Nurses know that for their patients undergoing chemotherapy, hair loss is one of their most feared side effects. Although recent interventions involve cooling systems worn on the scalp to reduce alopecia during chemotherapy, there may now be a new option to improve hair recovery after the fact.
A recent study evaluated the effect of red light on hair growth in women with breast cancer. This low-level light therapy (LLLT), or photobiomodulation therapy, was originally approved by the FDA as a treatment for both men and women with pattern baldness. The results were presented this month at the 37th Annual Conference of the American Society for Laser Medicine and Surgery in San Diego.
Raymond Lanzafame, MD, CMS, director for the American Society for Laser Medicine and Surgery and researcher in the field of lasers and light applications in medicine, explained, “We hypothesized that a similar treatment strategy might be capable of stimulating hair growth in chemotherapy patients. The early results were more dramatic than we had expected.”
The study included 11 female patients with breast cancer, aged 20 to 60, who had completed adjuvant chemotherapy 1 to 4 weeks prior. After global scalp photography, researchers selected a scalp site and trimmed the remaining hair to 3 millimeter height. Baseline hair counts were at a median of 54.6 for the placebo group and 36.5 for the active group.
Patients were randomized into 2 groups: active treatment and placebo. The active treatment group was made up of 6 patients who received a bicycle helmet—like apparatus equipped with 5 milliwatt lasers and 30 LEDs. The placebo group, 5 patients, received an identical device, affixed with only incandescent lights. Both groups used their respective device at home for 25 minutes, every other day. Follow-up assessment was done at 3 and 6 months.
At 12 weeks, the placebo group had median hair counts of 199.4, and the active group was at 259.8, a 2.8-fold percentage increase for the experimental arm. After 24 weeks, the active group hair counts were at 283.5, whereas the placebo group had 236.3, demonstrating a 2.6-fold increase in hair counts from week 12 to week 24. No adverse events were reported.
Jeff Braile, the president of Apira Science, manufacturer of iGrow, the device used in the study, said, “The results of this study are extremely encouraging.
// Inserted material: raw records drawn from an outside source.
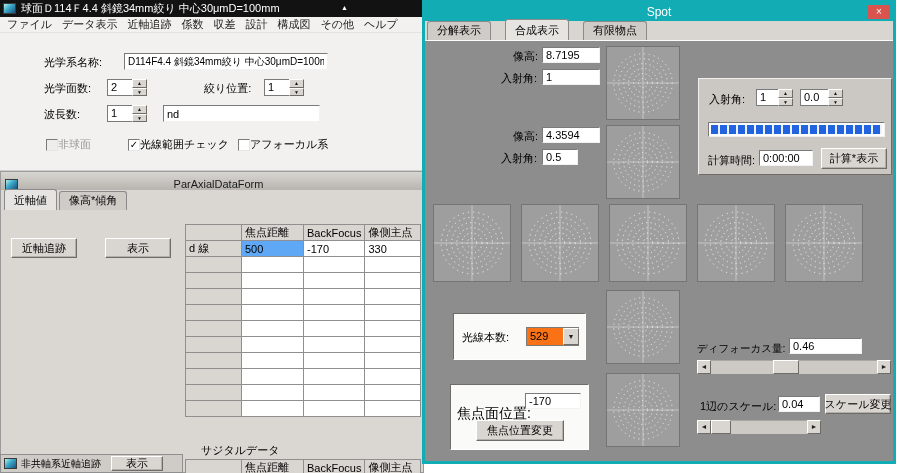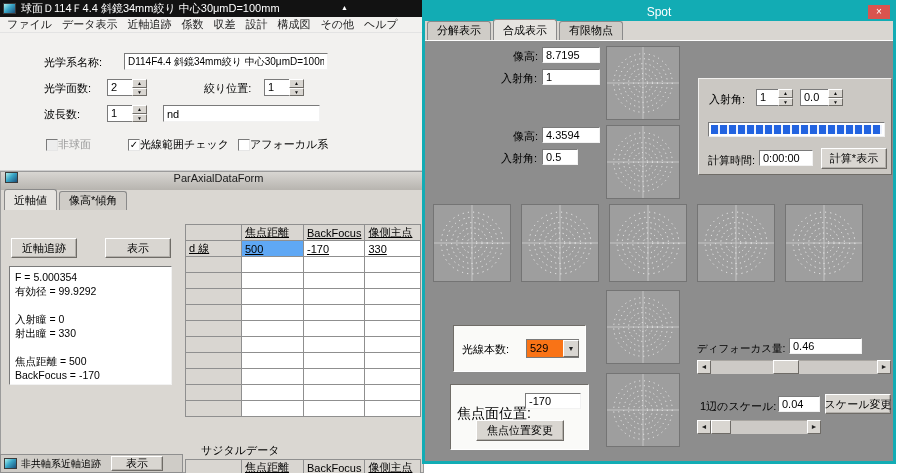--- a/index.html
+++ b/index.html
@@ -18,47 +18,47 @@
 .chk{position:absolute;display:flex;align-items:center;font-size:11px;}
 .chk .box{width:12px;height:12px;background:#fff;border-top:1px solid #7a7a7a;border-left:1px solid #7a7a7a;border-bottom:1px solid #e6e6e6;border-right:1px solid #e6e6e6;font-size:10px;line-height:10px;text-align:center;font-weight:bold;}
 .chk.disabled{color:#9a9a9a;}
 .chk.disabled .box{background:#ededed;}
 
 .tabs{position:absolute;display:flex;align-items:flex-end;}
 .tab{font-size:11px;padding:1px 9px 2px;background:#cfccc7;border:1px solid #8a8a8a;border-bottom:none;border-radius:3px 3px 0 0;margin-right:2px;white-space:nowrap;}
 .tab.active{background:#e6e4e0;padding-top:3px;position:relative;z-index:2;}
 
 .gridwrap{position:absolute;}
-table.grid{border-collapse:collapse;table-layout:fixed;text-decoration:underline;}
+table.grid{border-collapse:collapse;table-layout:fixed;}
 table.grid th,table.grid td{border:1px solid #8f8f8f;height:16px;font-size:11px;font-weight:normal;padding:0 3px;text-align:left;overflow:hidden;white-space:nowrap;}
 table.grid th{background:#d9d6d1;}
 table.grid td{background:#fff;}
 table.grid td.sel{background:var(--selection_blue,#5fa8f5);}
 
 #main-win{position:absolute;left:0;top:0;width:430px;height:171px;background:#f2f1ef;border-right:1px solid #b9b9b9;border-bottom:1px solid #cfcfcf;}
 #main-title{height:17px;background:#121212;display:flex;align-items:center;gap:5px;padding:0 3px;position:relative;}
 #main-title .ttl{color:#fff;font-size:11px;white-space:nowrap;overflow:hidden;}
 #main-title .tri{position:absolute;left:341px;top:4px;color:#fff;font-size:7px;line-height:7px;}
 #main-menu{height:16px;display:flex;align-items:center;font-size:11px;background:#f2f1ef;color:#1a1a1a;padding-left:2px;border-bottom:1px solid #e3e3e3;}
 .menu-item{padding:0 5px;white-space:nowrap;}
 
 #pax-win{position:absolute;left:0;top:171px;width:424px;height:302px;background:#dad7d2;border:1px solid #9b9b9b;}
-#pax-title{height:18px;background:linear-gradient(#d8d6d2,#b7b4af);display:flex;align-items:flex-start;padding:0 4px;}
+#pax-title{height:18px;background:linear-gradient(#d8d6d2,#b7b4af);display:flex;align-items:flex-end;padding:0 4px;}
 #pax-title .ttl{flex:1;text-align:center;font-size:11px;color:#1a1a1a;}
 #pax-tabs{left:3px;top:19px;height:19px;}
 #pax-info{position:absolute;left:8px;top:94px;width:163px;height:119px;background:#fff;border-top:1px solid #7a7a7a;border-left:1px solid #7a7a7a;border-bottom:1px solid #f2f2f2;border-right:1px solid #f2f2f2;font-size:10.5px;line-height:14px;padding:3px 5px;white-space:pre-line;}
 
 #bottom-win{position:absolute;left:0;top:454px;width:183px;height:19px;background:#cfccc7;border:1px solid #8f8f8f;display:flex;align-items:center;gap:4px;padding:0 3px;font-size:10px;white-space:nowrap;}
 #bottom-win .btn{position:static;width:52px;height:15px;margin-left:6px;flex:0 0 auto;}
 
 #spot-win{position:absolute;left:422px;top:0;width:474px;height:464px;border:3px solid var(--teal,#12acb4);background:#d9d6d1;}
 #spot-title{height:18px;background:var(--teal,#12acb4);position:relative;display:flex;align-items:center;justify-content:center;}
 #spot-title .ttl{color:#fff;font-size:12px;}
 #spot-close{position:absolute;right:3px;top:2px;width:22px;height:14px;background:var(--close_red,#d9544f);color:#fff;font-size:10px;line-height:13px;text-align:center;}
-#spot-tabs-strip{height:20px;display:flex;align-items:flex-end;padding-left:2px;background:#d9d6d1;border-bottom:1px solid #fdfdfd;}
+#spot-tabs-strip{height:20px;display:flex;align-items:flex-end;padding-left:2px;background:#d9d6d1;border-bottom:1px solid #fdfdfd;gap:12px;}
 #spot-content{position:absolute;left:0;right:0;top:38px;bottom:0;background:#8d8d8d;overflow:hidden;}
 .spot-box{position:absolute;background:#9e9e9e;border:1px solid #747474;}
 .spot-box svg{width:100%;height:100%;display:block;}
 .panel-raised{position:absolute;background:#cbc8c3;border-top:1px solid #f0efed;border-left:1px solid #f0efed;border-right:1px solid #6f6c67;border-bottom:1px solid #6f6c67;}
 .panel-white{position:absolute;background:#fafaf8;border-top:1px solid #6f6c67;border-left:1px solid #6f6c67;border-bottom:1px solid #fff;border-right:1px solid #fff;}
 .progress{position:absolute;background:#fff;border-top:1px solid #7a7a7a;border-left:1px solid #7a7a7a;border-bottom:1px solid #f0f0f0;border-right:1px solid #f0f0f0;padding:2px;}
 .progress .fill{height:100%;width:100%;background:repeating-linear-gradient(90deg,var(--progress_blue,#2263e0) 0 7px,#edf2fd 7px 9px);}
 .dd{position:absolute;background:#f97316;border-top:1px solid #7a7a7a;border-left:1px solid #7a7a7a;border-bottom:1px solid #7a7a7a;display:flex;}
 .dd .dv{flex:1;font-size:11px;padding:2px 3px;}
 .dd .da{width:16px;background:#d9d6d1;border:1px solid;border-color:#fff #6f6c67 #6f6c67 #fff;font-size:7px;text-align:center;line-height:15px;color:#222;}
@@ -134,28 +134,20 @@
     <div id="pax-title">
       <span class="app-icon"></span>
       <span class="ttl">ParAxialDataForm</span>
     </div>
     <div class="tabs" id="pax-tabs">
       <span class="tab active">近軸値</span>
       <span class="tab">像高*傾角</span>
     </div>
     <div class="btn" style="left:10px;top:66px;width:66px;height:20px">近軸追跡</div>
     <div class="btn" style="left:104px;top:66px;width:66px;height:20px">表示</div>
-    <div id="pax-info">F = 5.000354
-有効径 = 99.9292
-
-入射瞳 = 0
-射出瞳 = 330
-
-焦点距離 = 500
-BackFocus = -170</div>
     <div class="gridwrap" style="left:184px;top:52px">
         <table class="grid">
           <colgroup>
             <col style="width:56px">
             <col style="width:62px">
             <col style="width:58px">
             <col style="width:56px">
           </colgroup>
           <tbody>
             <tr>
@@ -427,21 +419,21 @@
               <circle cx="40" cy="40" r="5" stroke-dasharray="1.2 2.4"></circle>
               <circle cx="40" cy="40" r="10.5" stroke-dasharray="1.2 2.8"></circle>
               <circle cx="40" cy="40" r="16" stroke-dasharray="1.2 3.1"></circle>
               <circle cx="40" cy="40" r="21.5" stroke-dasharray="1.2 3.5"></circle>
               <circle cx="40" cy="40" r="27" stroke-dasharray="1.2 3.9"></circle>
               <circle cx="40" cy="40" r="32.5" stroke-dasharray="1.2 4.3"></circle>
             </g>
           </svg>
         </div>
 
-      <div class="panel-white" style="left:28px;top:284px;width:133px;height:47px">
+      <div class="panel-white" style="left:28px;top:272px;width:133px;height:47px">
         <span class="lbl" style="left:8px;top:17px">光線本数:</span>
         <div class="dd" style="left:72px;top:13px;width:53px;height:19px">
           <span class="dv">529</span>
           <span class="da">▼</span>
         </div>
       </div>
 
       <div class="panel-white" style="left:25px;top:343px;width:139px;height:66px">
         <span class="lbl" style="left:6px;top:22px;font-size:14px">焦点面位置:</span>
         <input class="inp" style="left: 74px; top: 8px; width: 56px; height: 16px;" value="-170">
We’ve known for some time that red light effectively treats androgenetic alopecia, but to witness that it can have a similar effect on chemotherapy-induced hair loss is groundbreaking. Hair loss as a result of breast cancer treatment can take an emotional toll on patients already going through a tough time, and we’re grateful that we can alleviate some of that burden.”
The researchers believe that these results warrant further study with larger groups.